23 Avril 2026
Après des débuts particulièrement engagés dans le golfe de Gascogne, les concurrents de la Cap-Martinique 2026 commencent à trouver leur rythme. Entre vents soutenus, mer croisée, nuits orageuses et longues heures à la barre, ces premiers jours de course ont déjà offert leur lot d’émotions, de fatigue et d’imprévus. À bord, chaque skipper compose avec les éléments, les réparations et la gestion du bateau, tout en gardant le cap vers la Martinique.

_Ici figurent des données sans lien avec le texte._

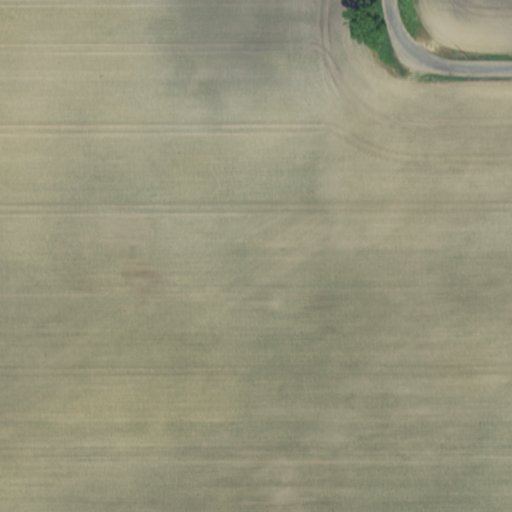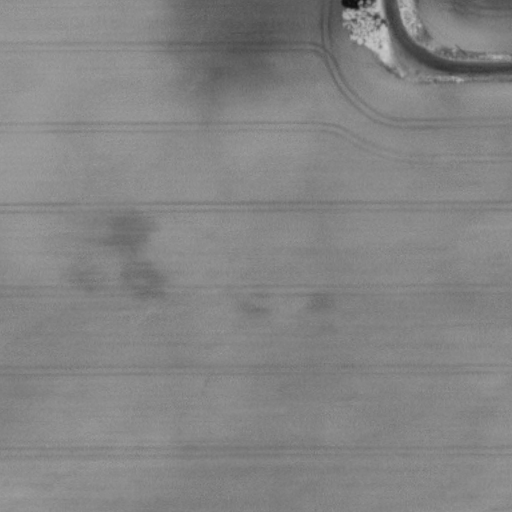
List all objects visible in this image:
road: (431, 63)
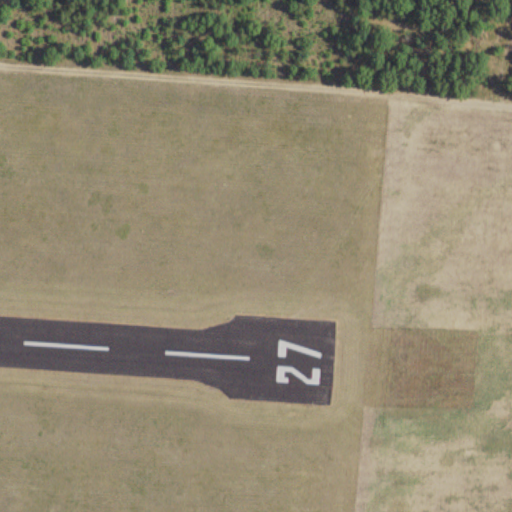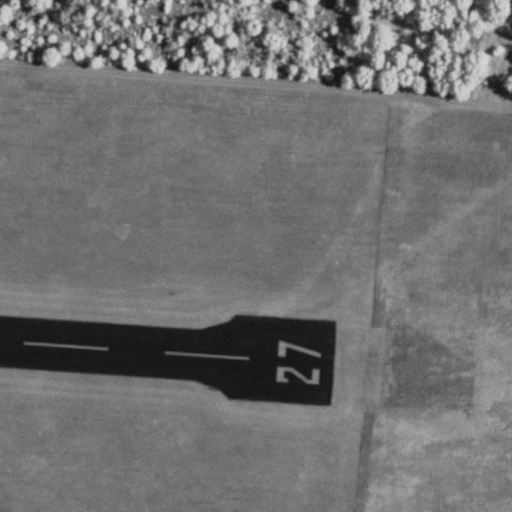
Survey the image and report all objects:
road: (45, 19)
road: (253, 38)
airport: (251, 306)
airport runway: (154, 347)
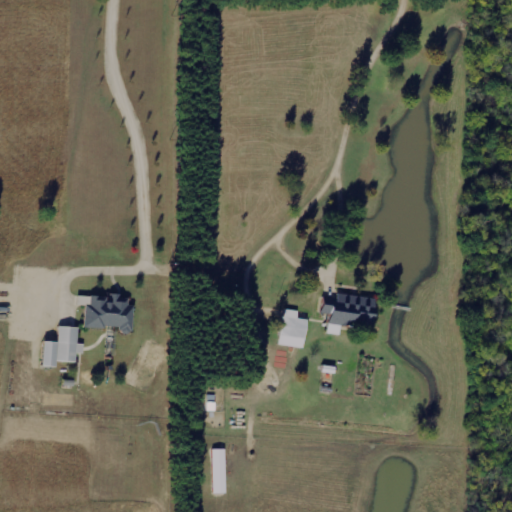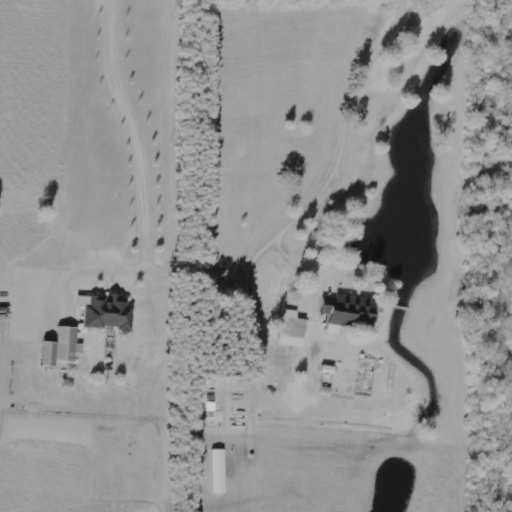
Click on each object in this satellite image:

Pour Grégoire Despretz (20 ans 1 projet), cette traversée rappelle à quel point les conditions peuvent évoluer brutalement. « Tu penses te poser un peu… et c’est reparti de plus belle ! » raconte-t-il après une journée passée au près dans une mer chaotique. Entre passages sans vent et accélérations soudaines à plus de 20 nœuds, le jeune skipper enchaîne les changements de voile et les longues heures de barre, parfois avec un simple repas improvisé à portée de main.
Même intensité pour Jérôme et Loïc Apolda (Fastlane), qui ont dû affaler leur spi lorsque le vent a rapidement dépassé les 30 nœuds. Dans une mer devenue abrupte et croisée, le duo a choisi de préserver le bateau plutôt que de chercher à tout prix la performance. « L’objectif reste clair : arriver en Martinique », rappellent-ils, après une nuit marquée par les orages et des rafales à 35 nœuds.
À l’avant de la flotte, Maxime Breuvard (SOS Prema) évoque lui aussi des conditions très changeantes. Après de belles glissades sous spi au clair de lune, le vent est brutalement tombé au large des côtes espagnoles. « On surveille constamment celui qui aurait trouvé un peu d’air », explique-t-il, alors que les écarts restent encore serrés entre concurrents directs.
La course est également devenue un véritable défi technique pour plusieurs skippers. Philippe Benaben (Platypus Dessine Moi la High-Tech) a notamment dû gérer une panne de pilote automatique au large du cap Finisterre. Après avoir affalé son spi dans des conditions compliquées, il découvre un support de vérin décollé à l’intérieur du bateau. Deux heures de réparation seront nécessaires pour repartir, avec un pilote de secours moins performant.
À bord de Green Sanctuaries, Pierre Grippon et Guillaume Pinta ont eux aussi connu un début de course engagé. Entre spi dans 30 nœuds, balcon arraché lors d’une manœuvre, latte cassée et main blessée après un empannage brutal, le duo reste néanmoins positif : « Heureusement, nous avons tout ce qu’il faut pour réparer à bord. »
Du côté des Elles du Large, Véronique Ansel et Morgane Robin racontent une traversée déjà riche en contrastes. Après une première nuit « de sanglier » sous 37 nœuds de vent et des orages impressionnants au large de l’Espagne, les deux navigatrices ont aussi vécu des instants plus paisibles, entourées de dauphins et d’oiseaux venus se poser à bord. Malgré un spi déchiré et plusieurs incidents, elles poursuivent leur route avec prudence et détermination.
À l’approche du cap Finisterre, la flotte entre désormais dans une nouvelle phase de course, plus stratégique, où les choix météo et la gestion de la fatigue pourraient rapidement faire la différence.